An innovative and inexpensive tool kit to better assess balance and improve quality of life for older adults, as well as people who have suffered strokes, injuries, and other disorders has been awarded $50,000 to further testing and improvement.
The collaborative project between researchers at the University of Waterloo and physicians at Grand River Hospital (GRH) stems from a partnership launched between Waterloo and GRH two years ago. The Tool Kit for Assessing Human Balance and Mobility will be tested at the hospital’s outpatient rehabilitation clinic at GRH’s Freeport Campus. Freeport specializes in rehabilitation, including supporting the needs of older adults and stroke patients, as well as individuals recovering from accidents.
The tool kit was one of 31 projects to receive funding totaling $1.4 million from the Canadian Centre for Aging and Brain Health Innovation, in collaboration with Baycrest Health Sciences through its Spark program. The program provides funding to point-of-care workers in the North American health care delivery or service industry to further develop their grassroots ideas into proof-of-concept or prototypes that have the potential to improve brain health or quality of life for older adults.
The announcement was made in Toronto today by the Honourable Jane Philpott, Minister of Health, and the Honourable Reza Moridi, Minister of Research, Innovation and Science.
The current version of the tool kit was developed by Bill McIlroy, professor and chair of kinesiology, Don Cowan, distinguished professor emeritus, Cheriton School of Computer Science, and funded by a grant from the Canadian Frailty Network, a Network Centre of Excellence.
Doug Dittmer, a physical medicine specialist and medical director of physical medicine at Grand River Hospital, will work with McIlroy and Cowan on the testing regimen. Professors McIlroy and Cowan are members of the Centre for Bioengineering and Biotechnology (CBB) at Waterloo.

# DATA LISTING
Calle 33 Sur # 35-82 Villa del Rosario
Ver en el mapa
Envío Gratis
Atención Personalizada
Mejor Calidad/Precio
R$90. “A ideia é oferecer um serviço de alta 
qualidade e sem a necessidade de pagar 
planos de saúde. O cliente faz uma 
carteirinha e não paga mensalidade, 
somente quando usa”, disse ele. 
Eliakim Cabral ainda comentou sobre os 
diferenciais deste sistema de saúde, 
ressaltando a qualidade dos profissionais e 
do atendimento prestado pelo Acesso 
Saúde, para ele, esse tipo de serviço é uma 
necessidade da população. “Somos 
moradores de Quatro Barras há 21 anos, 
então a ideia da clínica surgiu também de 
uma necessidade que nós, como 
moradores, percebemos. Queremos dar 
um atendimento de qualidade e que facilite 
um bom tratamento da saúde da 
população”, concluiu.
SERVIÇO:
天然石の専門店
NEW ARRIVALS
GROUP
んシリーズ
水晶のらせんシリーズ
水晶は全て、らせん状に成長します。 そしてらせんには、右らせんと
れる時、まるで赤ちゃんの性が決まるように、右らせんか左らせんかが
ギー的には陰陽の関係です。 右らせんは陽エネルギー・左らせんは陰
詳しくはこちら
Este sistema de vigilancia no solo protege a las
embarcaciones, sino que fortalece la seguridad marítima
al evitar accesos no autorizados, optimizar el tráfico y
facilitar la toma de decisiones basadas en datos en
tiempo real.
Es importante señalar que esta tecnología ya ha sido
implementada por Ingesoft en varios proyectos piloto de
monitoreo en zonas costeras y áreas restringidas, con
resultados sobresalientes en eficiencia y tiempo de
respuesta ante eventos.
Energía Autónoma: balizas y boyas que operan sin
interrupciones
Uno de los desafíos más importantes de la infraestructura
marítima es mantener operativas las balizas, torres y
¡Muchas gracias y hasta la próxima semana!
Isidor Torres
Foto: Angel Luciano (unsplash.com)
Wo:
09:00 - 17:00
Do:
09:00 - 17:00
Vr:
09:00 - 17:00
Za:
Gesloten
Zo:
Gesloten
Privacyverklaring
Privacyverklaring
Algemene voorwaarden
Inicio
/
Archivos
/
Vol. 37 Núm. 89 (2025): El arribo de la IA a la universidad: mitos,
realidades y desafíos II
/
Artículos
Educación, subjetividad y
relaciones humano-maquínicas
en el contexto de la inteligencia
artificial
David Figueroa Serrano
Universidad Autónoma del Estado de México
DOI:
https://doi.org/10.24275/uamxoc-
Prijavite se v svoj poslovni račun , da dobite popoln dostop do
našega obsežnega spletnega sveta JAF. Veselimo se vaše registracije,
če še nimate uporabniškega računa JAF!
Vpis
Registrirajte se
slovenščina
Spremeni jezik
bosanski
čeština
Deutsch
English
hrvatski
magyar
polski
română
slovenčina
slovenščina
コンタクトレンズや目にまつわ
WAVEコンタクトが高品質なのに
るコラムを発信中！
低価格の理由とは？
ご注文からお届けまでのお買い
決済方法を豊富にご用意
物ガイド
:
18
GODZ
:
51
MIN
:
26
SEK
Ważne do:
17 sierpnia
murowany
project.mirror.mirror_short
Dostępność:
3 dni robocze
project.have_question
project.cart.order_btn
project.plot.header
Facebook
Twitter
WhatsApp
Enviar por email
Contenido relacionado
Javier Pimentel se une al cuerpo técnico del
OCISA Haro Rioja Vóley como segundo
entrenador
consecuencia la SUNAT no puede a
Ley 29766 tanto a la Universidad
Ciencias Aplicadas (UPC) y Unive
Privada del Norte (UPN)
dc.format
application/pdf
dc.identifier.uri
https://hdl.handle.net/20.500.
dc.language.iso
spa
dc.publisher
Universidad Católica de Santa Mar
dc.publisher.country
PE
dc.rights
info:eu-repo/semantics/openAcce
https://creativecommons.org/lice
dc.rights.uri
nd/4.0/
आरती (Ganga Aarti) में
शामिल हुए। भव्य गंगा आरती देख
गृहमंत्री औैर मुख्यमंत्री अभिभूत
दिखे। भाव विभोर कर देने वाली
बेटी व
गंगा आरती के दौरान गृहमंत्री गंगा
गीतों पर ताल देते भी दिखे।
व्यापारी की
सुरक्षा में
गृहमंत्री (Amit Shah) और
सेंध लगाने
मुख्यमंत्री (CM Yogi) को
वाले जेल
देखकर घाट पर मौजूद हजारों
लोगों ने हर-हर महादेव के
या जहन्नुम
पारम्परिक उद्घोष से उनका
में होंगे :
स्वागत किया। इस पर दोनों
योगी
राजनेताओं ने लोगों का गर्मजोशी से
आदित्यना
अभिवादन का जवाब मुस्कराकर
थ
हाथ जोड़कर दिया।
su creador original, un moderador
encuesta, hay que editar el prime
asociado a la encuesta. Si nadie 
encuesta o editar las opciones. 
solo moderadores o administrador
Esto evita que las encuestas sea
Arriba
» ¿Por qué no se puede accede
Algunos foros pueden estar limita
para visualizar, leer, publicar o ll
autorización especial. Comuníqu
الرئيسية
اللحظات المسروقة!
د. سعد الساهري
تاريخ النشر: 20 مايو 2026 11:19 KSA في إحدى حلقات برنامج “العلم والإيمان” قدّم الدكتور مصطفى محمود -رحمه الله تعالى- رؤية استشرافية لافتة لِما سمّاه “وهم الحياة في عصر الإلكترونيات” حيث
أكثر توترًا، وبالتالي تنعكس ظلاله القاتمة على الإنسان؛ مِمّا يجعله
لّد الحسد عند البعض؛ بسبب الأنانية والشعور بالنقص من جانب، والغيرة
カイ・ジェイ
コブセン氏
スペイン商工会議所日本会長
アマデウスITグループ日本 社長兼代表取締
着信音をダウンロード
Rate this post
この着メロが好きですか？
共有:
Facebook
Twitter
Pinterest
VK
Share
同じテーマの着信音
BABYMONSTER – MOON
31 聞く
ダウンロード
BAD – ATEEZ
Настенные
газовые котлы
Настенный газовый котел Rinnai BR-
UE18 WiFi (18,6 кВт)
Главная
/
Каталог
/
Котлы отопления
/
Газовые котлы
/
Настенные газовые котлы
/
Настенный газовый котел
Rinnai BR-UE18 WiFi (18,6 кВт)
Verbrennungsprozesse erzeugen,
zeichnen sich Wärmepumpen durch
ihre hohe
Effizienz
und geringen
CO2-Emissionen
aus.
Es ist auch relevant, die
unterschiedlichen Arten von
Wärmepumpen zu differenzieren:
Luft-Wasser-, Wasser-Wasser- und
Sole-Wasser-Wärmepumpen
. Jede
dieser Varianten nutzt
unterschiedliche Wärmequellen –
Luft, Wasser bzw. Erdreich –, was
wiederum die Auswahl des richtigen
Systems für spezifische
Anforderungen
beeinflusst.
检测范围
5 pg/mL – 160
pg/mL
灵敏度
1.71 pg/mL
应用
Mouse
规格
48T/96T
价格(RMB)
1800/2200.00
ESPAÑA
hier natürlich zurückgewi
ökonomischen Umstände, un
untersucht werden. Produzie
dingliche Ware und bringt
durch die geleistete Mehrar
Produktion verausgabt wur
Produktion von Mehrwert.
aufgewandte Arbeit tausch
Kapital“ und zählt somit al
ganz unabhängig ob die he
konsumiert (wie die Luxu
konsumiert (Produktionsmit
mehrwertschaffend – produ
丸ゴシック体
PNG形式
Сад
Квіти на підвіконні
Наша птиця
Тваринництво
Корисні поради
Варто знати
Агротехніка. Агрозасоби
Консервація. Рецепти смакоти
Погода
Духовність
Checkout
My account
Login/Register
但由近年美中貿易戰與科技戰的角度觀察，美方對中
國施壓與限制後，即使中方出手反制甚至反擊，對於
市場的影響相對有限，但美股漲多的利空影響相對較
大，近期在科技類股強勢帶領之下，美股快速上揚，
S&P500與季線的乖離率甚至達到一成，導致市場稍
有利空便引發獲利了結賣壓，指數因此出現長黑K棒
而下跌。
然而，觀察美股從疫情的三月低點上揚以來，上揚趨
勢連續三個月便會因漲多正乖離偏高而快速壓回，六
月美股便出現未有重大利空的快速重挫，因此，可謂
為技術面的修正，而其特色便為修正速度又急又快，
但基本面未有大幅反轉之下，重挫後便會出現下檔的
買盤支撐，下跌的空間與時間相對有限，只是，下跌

# APPLY WHAT YOU READ
A - According to the article on the balance and mobility tool kit, what is the $50,000 award intended to fund, and what is the tool kit itself designed to do? Answer in one to three sentences.
B - Pick up the article on the balance and mobility tool kit where it ends, and continue it.
The data are not needed for the work that remains.

# ANSWERS FOR EACH ITEM
A - The $50,000 is intended to fund further testing and improvement of the tool kit. The tool kit is designed to better assess balance and improve quality of life for older adults and for people who have suffered strokes, injuries, and other disorders.

B -
Using a tablet and wearable technologies, the tool kit will allow health care professionals to capture big data from each session with a patient for analysis. The system samples and synchronizes data from multiple inexpensive wearable devices and generates a patient assessment and possible actions to improve the health of the patient. The system will also produce a large data set of clinical results (big data) that can be analyzed for further insights into frailty and other medical conditions related to balance.
The goal is to make the essential tool kit useable for health care professionals, including family physicians and physiotherapists. Its low cost and simplicity means a patient’s balance could be assessed close to home, even in rural and remote community health care.
Assessing balance more accurately will lead to a better understanding of conditions that may lead to falls. Poor balance and mobility is a significant challenge for many people, including older adults and people who have suffered strokes, injuries, and other disorders. Loss of balance is also associated with other health risks like falls, decreased activity, and the capacity to recover from illness and injury.